Cue the terror. Cue the PTSD. Cue the loss of any sense of control. Even though I could hear Dr. M reassuring us that the baby does not meet criteria for IUGR, and would simply need extra monitoring, I felt the panic rising in me. Dr. M said we’d need to return on Monday or Tuesday for additional testing. R asked why we couldn’t do it right then. Dr. M looked as though this had not occurred to her, and went to check with the sonographer. We sat quietly in the room, and were relieved to be sent back to ultrasound for another look at Bean. The sonographer checked the blood flow through her cord, and determined it was adequate. The amniotic fluid levels were normal, and Bean’s heart rate was strong and regular. Dr. M told me not to worry all weekend, and dismissed us until Monday.
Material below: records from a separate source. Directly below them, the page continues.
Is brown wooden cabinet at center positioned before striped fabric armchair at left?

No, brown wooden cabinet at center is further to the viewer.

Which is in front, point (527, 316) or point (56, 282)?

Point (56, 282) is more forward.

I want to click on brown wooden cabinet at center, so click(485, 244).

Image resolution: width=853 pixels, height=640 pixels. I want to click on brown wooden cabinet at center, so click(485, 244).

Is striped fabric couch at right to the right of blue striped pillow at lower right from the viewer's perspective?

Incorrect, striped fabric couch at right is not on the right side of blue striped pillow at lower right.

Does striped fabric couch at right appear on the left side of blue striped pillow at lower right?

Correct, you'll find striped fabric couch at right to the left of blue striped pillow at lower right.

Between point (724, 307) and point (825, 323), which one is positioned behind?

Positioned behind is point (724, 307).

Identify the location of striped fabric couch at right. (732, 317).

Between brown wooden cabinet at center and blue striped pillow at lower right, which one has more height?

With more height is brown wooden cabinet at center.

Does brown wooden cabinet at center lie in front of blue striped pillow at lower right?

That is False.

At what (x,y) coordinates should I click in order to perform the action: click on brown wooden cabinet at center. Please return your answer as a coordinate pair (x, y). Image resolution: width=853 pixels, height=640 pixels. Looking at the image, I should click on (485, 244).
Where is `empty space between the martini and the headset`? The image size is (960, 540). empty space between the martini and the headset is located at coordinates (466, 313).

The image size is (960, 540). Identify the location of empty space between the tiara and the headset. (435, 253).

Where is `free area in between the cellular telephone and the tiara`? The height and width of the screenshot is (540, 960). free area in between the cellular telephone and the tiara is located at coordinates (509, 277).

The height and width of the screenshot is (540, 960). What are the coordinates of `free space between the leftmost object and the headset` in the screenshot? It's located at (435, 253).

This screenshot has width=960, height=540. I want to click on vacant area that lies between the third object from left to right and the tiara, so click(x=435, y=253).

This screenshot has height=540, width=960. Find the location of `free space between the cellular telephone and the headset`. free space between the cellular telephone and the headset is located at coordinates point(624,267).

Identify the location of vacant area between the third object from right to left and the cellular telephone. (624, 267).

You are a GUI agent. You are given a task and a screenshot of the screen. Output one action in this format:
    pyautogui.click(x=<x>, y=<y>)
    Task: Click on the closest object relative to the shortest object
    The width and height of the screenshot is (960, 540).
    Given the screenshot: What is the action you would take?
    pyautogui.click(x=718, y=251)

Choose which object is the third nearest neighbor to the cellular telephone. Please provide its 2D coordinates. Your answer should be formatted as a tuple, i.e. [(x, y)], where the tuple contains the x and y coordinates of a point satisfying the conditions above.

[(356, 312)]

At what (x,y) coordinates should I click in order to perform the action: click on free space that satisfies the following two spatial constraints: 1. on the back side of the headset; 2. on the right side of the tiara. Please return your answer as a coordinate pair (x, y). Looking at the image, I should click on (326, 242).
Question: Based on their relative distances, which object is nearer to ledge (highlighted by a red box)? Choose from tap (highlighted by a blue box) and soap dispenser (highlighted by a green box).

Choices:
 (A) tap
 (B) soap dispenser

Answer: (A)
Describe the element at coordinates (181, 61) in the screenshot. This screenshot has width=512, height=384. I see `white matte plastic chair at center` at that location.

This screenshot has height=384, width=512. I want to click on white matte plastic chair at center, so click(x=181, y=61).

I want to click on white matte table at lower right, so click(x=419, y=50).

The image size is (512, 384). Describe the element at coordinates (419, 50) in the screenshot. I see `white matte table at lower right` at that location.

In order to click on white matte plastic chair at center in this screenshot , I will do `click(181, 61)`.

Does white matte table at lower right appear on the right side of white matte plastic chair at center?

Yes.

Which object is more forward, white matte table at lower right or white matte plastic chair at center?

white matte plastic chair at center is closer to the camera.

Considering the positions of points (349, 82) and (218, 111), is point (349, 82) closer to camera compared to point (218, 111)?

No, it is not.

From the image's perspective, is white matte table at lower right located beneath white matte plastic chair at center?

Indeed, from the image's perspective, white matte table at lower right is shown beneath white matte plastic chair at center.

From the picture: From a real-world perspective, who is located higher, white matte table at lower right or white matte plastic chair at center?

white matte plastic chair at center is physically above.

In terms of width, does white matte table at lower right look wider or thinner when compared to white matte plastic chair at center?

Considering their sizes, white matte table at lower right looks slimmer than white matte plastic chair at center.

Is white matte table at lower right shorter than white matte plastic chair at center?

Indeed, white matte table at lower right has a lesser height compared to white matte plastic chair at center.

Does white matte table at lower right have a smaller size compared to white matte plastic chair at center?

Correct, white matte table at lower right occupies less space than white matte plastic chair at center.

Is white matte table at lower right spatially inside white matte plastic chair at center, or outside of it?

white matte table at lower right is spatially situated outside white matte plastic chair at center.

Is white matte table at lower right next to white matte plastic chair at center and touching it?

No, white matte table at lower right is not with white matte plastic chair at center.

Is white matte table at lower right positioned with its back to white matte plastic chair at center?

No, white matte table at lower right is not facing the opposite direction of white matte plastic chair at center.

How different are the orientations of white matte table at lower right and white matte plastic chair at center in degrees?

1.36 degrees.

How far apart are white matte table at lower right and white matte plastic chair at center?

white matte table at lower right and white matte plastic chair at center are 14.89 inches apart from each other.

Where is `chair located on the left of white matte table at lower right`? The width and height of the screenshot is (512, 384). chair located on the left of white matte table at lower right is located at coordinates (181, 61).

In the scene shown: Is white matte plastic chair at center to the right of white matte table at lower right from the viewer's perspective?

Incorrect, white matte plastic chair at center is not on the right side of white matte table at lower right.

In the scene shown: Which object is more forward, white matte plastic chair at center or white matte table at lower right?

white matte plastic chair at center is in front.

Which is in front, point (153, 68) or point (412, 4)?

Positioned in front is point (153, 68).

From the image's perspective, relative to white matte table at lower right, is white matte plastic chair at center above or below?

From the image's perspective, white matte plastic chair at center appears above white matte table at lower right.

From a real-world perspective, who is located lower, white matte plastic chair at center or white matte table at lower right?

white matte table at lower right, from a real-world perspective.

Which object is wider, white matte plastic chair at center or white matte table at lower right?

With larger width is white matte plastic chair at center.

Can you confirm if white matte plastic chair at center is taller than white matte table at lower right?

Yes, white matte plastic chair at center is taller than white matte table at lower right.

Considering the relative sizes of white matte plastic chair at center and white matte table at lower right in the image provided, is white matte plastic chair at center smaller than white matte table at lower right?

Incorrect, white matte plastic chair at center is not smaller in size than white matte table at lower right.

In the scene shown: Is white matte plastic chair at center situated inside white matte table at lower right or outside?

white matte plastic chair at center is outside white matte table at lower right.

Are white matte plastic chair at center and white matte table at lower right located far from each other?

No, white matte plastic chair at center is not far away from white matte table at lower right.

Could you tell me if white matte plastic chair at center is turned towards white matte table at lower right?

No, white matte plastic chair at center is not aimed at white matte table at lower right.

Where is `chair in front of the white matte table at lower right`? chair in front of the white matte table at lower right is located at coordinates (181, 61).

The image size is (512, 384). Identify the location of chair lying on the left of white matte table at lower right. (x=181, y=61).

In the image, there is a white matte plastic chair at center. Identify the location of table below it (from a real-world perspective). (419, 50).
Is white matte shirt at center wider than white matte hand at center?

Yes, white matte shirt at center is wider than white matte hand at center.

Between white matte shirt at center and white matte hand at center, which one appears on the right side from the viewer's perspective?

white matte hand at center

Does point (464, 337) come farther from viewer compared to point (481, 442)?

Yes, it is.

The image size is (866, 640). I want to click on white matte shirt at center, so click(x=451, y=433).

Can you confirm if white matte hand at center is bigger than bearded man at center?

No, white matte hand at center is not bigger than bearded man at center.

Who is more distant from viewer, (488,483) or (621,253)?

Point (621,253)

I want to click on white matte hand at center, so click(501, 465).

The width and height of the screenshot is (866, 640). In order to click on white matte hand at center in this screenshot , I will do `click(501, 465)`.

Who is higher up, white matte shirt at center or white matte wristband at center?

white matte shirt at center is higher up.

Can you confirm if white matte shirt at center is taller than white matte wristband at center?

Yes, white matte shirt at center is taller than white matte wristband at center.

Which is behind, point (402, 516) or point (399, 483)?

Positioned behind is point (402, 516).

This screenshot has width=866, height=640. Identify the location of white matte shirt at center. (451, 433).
Her tone was confident and cautious, and she even told us that her own daughter was delivered a little bit early (just shy of 37 weeks) for low amniotic fluid levels and IUGR. She’s been there, so she errs on the side of caution. She even referred to herself as “anal.” R and I agreed that we prefer anal doctors. I made a mental note that it sounded a bit funny to say that aloud. While Dr. M was competent, I didn’t find her particularly compassionate. What she failed to understand, and I failed to articulate, is that the appointment was not routine for us. It was not the news we expected, and for me it had echoes of earlier trauma with Peanut. We have been planning and hoping for this child for three and half years and we’re entrusting her to a perfect stranger. It reminds me of the trust fall, a team-building exercise during which one person stands backwards on an elevated platform with her arms crossed, and falls backwards into the arms of strangers. I never really enjoyed the fall.